The last two categories of people – become friend with me and most likely forever, and I absolutely respect them for not discriminating me in any way, and communicating in the way they want to with me.

I think I am normal, because everybody is normal to themselves and I am normal in my standard, “normal” is a subjective term which reflects subjective interpretation, so is “common sense”.
However, I am aware that I am not with the majority of population when I were to speak out my opinion, most of the time I stand in the minority side of the group, even on small things like – whether we like giraffes or dogs more. I am usually in the minority.

My motto is again, not causing any trouble to others. That’s all that I need to do and no more or less that I can wish for.
I am usually – “humble” and “quiet” in a way that I can imagine the consequences if I speak out. But if anybody comes around and asks me for my opinion – “2-8, E-3, 5-2” if that is my response and they love it, then I will speak, I will help however the way I can.

I speak in hexadecimal with a lot of holes on my path is my assumption, and if somebody wants to tell me something in decimal – from one to a hundred, one by one, I get freaked out, sometimes – as far as getting panicking.

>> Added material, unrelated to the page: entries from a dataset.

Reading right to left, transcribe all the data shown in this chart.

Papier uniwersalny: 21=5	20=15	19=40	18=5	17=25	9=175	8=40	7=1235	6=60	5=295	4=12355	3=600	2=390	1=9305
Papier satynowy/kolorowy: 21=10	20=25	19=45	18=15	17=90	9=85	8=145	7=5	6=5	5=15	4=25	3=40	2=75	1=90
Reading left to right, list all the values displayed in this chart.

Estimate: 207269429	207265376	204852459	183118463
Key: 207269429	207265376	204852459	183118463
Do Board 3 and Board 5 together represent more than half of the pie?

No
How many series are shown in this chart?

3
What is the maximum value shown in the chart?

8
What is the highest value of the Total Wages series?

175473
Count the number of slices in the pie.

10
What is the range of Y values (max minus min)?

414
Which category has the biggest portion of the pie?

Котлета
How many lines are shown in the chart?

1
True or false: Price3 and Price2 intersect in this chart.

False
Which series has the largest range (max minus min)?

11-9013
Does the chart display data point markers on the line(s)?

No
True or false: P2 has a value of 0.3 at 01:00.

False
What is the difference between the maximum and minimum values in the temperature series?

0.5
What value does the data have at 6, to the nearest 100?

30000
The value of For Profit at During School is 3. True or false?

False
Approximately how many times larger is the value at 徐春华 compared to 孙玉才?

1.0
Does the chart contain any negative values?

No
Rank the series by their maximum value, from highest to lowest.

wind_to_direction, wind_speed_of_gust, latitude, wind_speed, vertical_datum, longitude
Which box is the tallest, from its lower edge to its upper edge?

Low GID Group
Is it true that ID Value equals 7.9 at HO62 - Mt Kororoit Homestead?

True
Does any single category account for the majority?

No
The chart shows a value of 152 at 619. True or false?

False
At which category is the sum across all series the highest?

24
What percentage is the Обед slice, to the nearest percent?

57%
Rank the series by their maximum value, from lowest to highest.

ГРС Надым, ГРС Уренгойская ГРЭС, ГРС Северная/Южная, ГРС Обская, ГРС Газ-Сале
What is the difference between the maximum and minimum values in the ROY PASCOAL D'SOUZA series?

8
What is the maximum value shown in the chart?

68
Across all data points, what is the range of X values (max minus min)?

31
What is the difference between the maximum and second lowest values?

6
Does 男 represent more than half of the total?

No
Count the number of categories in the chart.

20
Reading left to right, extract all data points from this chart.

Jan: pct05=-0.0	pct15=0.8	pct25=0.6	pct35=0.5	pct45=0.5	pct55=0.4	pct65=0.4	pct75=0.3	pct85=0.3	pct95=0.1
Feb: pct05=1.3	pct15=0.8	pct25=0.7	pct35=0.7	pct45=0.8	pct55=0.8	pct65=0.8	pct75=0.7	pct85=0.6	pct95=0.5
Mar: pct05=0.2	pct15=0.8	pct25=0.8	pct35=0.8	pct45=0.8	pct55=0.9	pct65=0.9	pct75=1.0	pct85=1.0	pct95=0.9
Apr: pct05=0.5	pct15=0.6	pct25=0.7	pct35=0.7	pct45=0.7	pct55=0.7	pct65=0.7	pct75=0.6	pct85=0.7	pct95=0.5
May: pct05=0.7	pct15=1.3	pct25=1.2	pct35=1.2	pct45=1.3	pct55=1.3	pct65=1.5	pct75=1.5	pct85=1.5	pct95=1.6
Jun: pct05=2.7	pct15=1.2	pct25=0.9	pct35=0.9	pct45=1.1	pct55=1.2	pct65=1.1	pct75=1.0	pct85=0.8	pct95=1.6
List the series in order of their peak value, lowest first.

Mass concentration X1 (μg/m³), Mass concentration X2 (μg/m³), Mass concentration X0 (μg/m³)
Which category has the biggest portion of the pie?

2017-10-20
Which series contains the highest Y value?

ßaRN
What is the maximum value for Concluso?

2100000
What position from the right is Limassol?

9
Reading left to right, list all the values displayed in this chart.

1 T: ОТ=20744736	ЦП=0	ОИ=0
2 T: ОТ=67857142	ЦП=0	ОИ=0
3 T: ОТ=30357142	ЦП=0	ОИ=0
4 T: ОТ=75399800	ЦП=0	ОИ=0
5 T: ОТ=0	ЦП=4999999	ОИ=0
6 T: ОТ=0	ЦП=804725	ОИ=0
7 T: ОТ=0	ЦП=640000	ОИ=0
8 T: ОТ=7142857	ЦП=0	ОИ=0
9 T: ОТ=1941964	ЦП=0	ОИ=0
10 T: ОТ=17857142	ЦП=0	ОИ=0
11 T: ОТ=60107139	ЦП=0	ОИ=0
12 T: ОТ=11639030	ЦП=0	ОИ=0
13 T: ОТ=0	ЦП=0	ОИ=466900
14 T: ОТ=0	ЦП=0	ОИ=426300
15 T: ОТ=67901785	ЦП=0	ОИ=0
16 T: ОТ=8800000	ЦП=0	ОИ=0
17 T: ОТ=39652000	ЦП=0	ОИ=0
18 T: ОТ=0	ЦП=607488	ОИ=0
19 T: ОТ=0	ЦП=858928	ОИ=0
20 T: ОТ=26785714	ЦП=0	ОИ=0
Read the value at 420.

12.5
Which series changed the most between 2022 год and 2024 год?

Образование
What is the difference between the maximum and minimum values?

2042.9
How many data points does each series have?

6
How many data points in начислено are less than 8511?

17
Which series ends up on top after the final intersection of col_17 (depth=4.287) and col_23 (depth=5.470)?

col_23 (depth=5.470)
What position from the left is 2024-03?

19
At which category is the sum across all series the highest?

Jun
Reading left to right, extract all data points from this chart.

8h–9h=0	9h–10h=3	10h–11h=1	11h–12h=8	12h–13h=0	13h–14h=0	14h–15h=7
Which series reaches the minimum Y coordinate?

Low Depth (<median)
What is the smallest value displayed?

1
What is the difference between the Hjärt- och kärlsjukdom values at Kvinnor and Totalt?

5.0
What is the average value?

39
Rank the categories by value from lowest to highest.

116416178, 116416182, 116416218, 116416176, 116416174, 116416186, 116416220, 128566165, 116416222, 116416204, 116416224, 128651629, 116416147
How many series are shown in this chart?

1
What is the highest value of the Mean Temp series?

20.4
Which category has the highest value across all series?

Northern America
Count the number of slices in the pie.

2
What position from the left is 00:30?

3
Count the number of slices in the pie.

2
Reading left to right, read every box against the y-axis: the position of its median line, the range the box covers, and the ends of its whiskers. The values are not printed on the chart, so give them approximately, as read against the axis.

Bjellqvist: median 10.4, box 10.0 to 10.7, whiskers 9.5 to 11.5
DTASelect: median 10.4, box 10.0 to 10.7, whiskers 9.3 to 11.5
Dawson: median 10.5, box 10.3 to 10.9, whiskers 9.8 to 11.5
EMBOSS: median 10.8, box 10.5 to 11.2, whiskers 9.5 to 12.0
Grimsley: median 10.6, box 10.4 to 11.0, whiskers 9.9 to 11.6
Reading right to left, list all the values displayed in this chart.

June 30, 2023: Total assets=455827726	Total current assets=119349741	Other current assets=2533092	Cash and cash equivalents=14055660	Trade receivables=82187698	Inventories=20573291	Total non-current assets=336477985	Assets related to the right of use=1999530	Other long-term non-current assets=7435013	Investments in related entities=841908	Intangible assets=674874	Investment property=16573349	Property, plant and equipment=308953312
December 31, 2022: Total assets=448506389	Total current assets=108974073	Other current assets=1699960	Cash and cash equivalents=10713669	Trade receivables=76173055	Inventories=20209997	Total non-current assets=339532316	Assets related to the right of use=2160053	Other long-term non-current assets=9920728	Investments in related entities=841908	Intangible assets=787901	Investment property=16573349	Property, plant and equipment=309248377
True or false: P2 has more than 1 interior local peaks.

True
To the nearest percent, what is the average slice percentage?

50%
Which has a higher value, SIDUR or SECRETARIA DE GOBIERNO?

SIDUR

I need to know the conclusion, 1 and F, most of the time I understand what is being said and 2-E does not need to be clearly stated. In case if I don’t understand anything in-between – I suddenly become a researcher, study until I am a master of the subject of only “5” of “1-F”, I am then satisfied that there is no contradiction or illogicality and move on.

It’s maybe me – or it might apply to some other Asperger’s people, too but I cannot move on with illogicality. I cannot take anything unreasonable or anything without reasons.

“Do it anyway, don’t question why”

That’s the trigger of my panic, usually. I need reasons, I need logics to fuel me up, I need to understand every little thing so I can break down all the information and handle them like I have been for 100 years.

My ex colleague – well, my senior laughed that I was so hard to handle, that I get angry when there’s no reason some tasks need to be done.

I want you to understand when I write this – that I am not laughing at my senior, or colleague, or anybody that I have met in my life – but these people, who even with laughing at me or says my behaviours are funny or “interesting” and accepted me – have all my respect and appreciation, and trust. They amaze me.

Asperger’s syndromes do not have a severe developmental delay, or disability that you can see from outside, that’s actually one of the reasons that we freak other people out – that we look so some people call “normal”, and are not inside.

I am not being “proud” of being so unique, and different, or abnormal if you want to call, and again I am sorry – that I cannot behave like others, but that’s why – I know more than any other people how amazing – generous, accepting and understanding people are, and that I can never thank them and respect them enough.